Тора и дыхание
— Реби, — спросил молодой Мотл, чьё лицо горело жаждой понимания, — почему, когда мы с Янкелем изучаем один и тот же стих, я вижу в нём милосердие, а он — строгость? Кто из нас ошибается?
Старый ребе улыбнулся, и морщины вокруг его глаз стали похожи на лучи, расходящиеся от скрытого солнца.
— Принесите мне жаровню с углями, — попросил он.
Когда принесли медную жаровню, где тлели угольки от печи, реб Залман подозвал к себе троих учеников: рыжего Шмуэля-переписчика, тихого Давида-молчальника и пылкого Йосефа из Витебска.
— Подуйте, — велел он. — Каждый по очереди.
Шмуэль подул первым — осторожно, мерно, как привык дуть на чернила. Угли вспыхнули ровным оранжевым светом. Давид едва дохнул — и угли отозвались глубоким рубиновым мерцанием, почти невидимым, но тёплым. Йосеф дунул с силой — и угли взметнулись белыми искрами, осветив на мгновение весь бейт-мидраш.
— Видите? — спросил реб Залман. — Одни угли, но три разных пламени. Разве угли изменились? Нет. Но дыхание каждого пробудило в них то, что откликнулось именно его душе.
Он открыл Зоѓар на странице, истёртой от частого чтения:
— Написано: когда Святой, благословен Он, давал Тору на Синае, каждая душа из шестисот тысяч увидела в огне откровения свой собственный свет. И не было двух одинаковых видений, как нет двух одинаковых душ. Тора — это угли. Ваша нешама, ваше дыхание души — это то, что превращает угли в пламя.
Старый Берл-шамес, слушавший из угла, вдруг заговорил — впервые за много лет:
— Я помню, как мой дед рассказывал о Баал-Шем-Тове. Однажды к нему пришли два мельника, споривших о значении стиха про жернова. Один видел в нём тайну высших миров, другой — простое наставление о честной торговле. Бешт сказал им: «Оба правы. Один из вас — душа с небес правосудия, другой — с небес милосердия. Тора говорит с каждым на языке его корня».
Реб Залман кивнул:
— Мотл спрашивает, кто ошибается. Я отвечу притчей. Жил некогда царь, у которого был удивительный бриллиант. Каждый, кто смотрел на него, видел иной цвет — один видел синеву моря, другой — зелень садов, третий — багрянец заката. Пришли к царю мудрецы и стали спорить: какой же истинный цвет камня? Царь рассмеялся: «Глупцы! Камень содержит все цвета. Каждый видит то, что способен увидеть его глаз».

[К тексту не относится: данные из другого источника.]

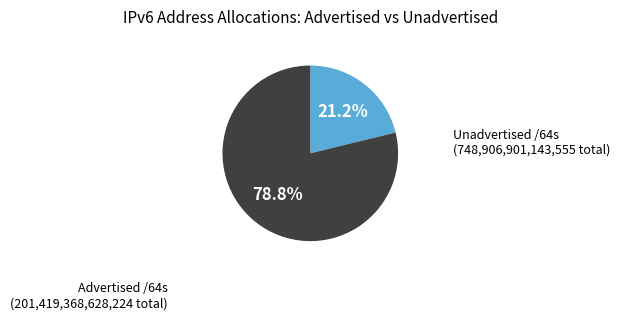

What is the smallest slice in the pie chart?

Advertised /64s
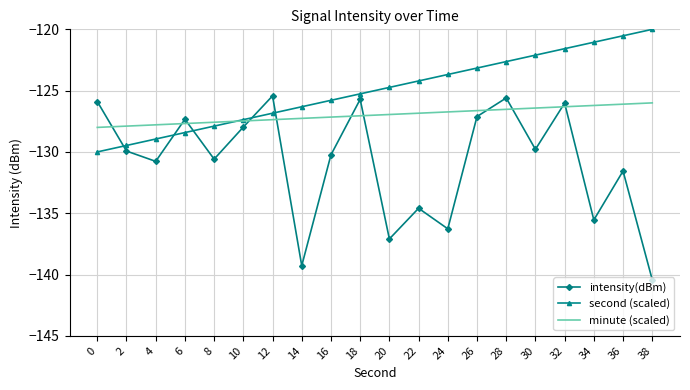

The intensity(dBm) series shows -125.9 at 0. True or false?

True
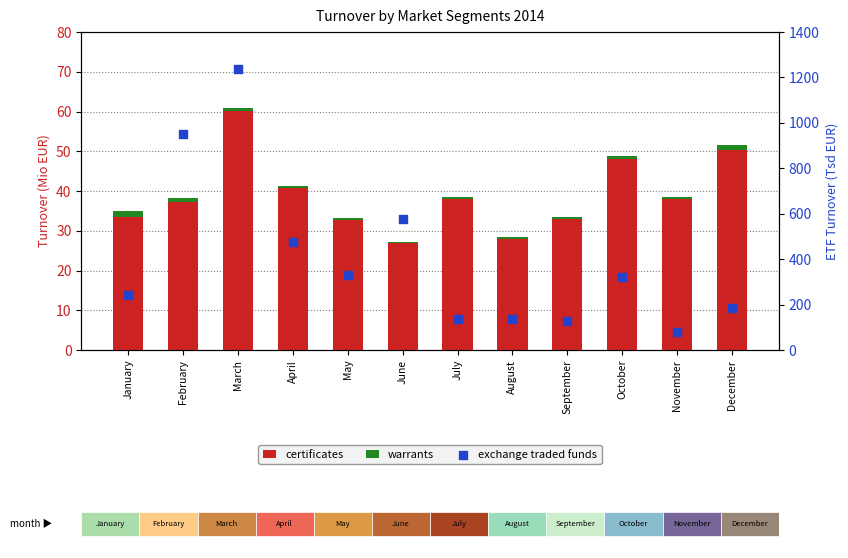

At which category is the sum across all series the highest?

March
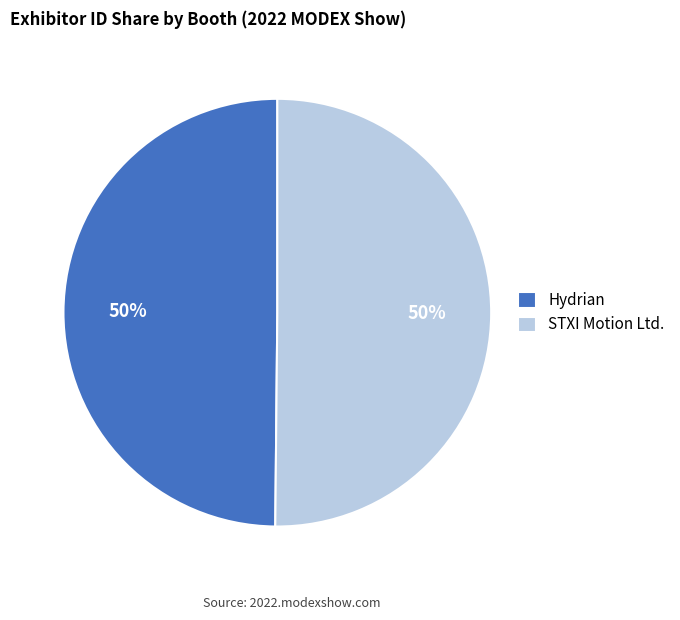

Combined, do STXI Motion Ltd. and Hydrian account for over 50%?

Yes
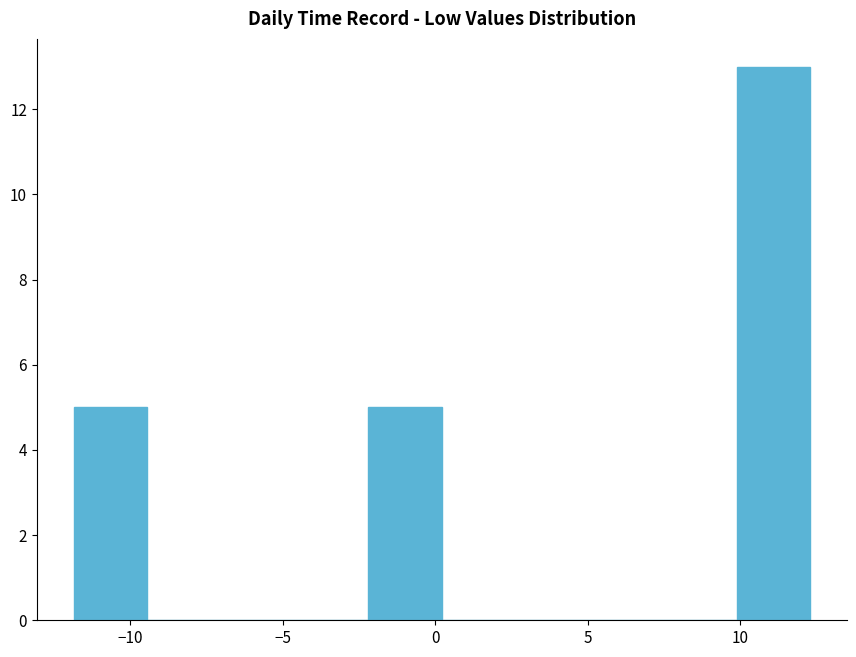

What is the height of the bar covering -12.0 to -9.5 on the x-axis? Neither the bar edges nor the heights are printed on the chart, so give them approximately, as read against the axes.

5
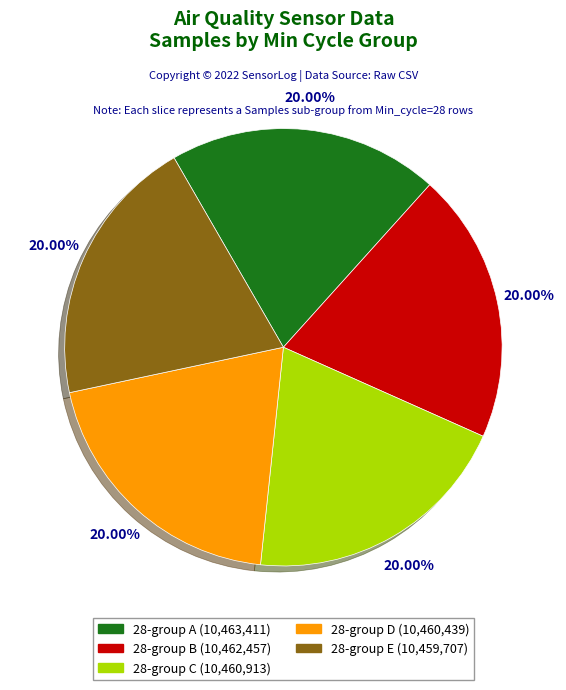

Is the sum of 28-group A (10,463,411) and 28-group E (10,459,707) greater than half?

No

Сумерки сгустились. Пора было зажигать субботние свечи. Реб Залман встал, опираясь на стол:
— Запомните, дети мои. Когда Адам согрешил, единое дыхание жизни разбилось на шестьсот тысяч искр. Каждая искра — это душа, и у каждой души — своё дыхание. Когда вы склоняетесь над священными буквами и дышите на них своим изучением, своей молитвой, своей тоской по истине — вы не просто читаете Тору. Вы воскрешаете её для своего поколения, для своего мгновения, для своей единственной и неповторимой встречи с Бесконечным.
Жена ребе зажгла свечи в соседней комнате. Их свет проник в бейт-мидраш через щели в двери — множество тонких лучей, каждый освещал что-то своё: чью-то руку, угол книги, глаза ученика.
— Видите? — прошептал реб Залман. — Один свет, но сколько лучей. Одна Тора, но шестьсот тысяч путей к ней. И все они ведут к Нему, благословен Он.
В ту ночь каждый из учеников видел один и тот же сон, но каждый по-своему: бесконечный сад, где растёт древо с шестьюстами тысячами ветвей, и на каждой ветви — плод иного вкуса, но все они сладки, как плоды Эдема.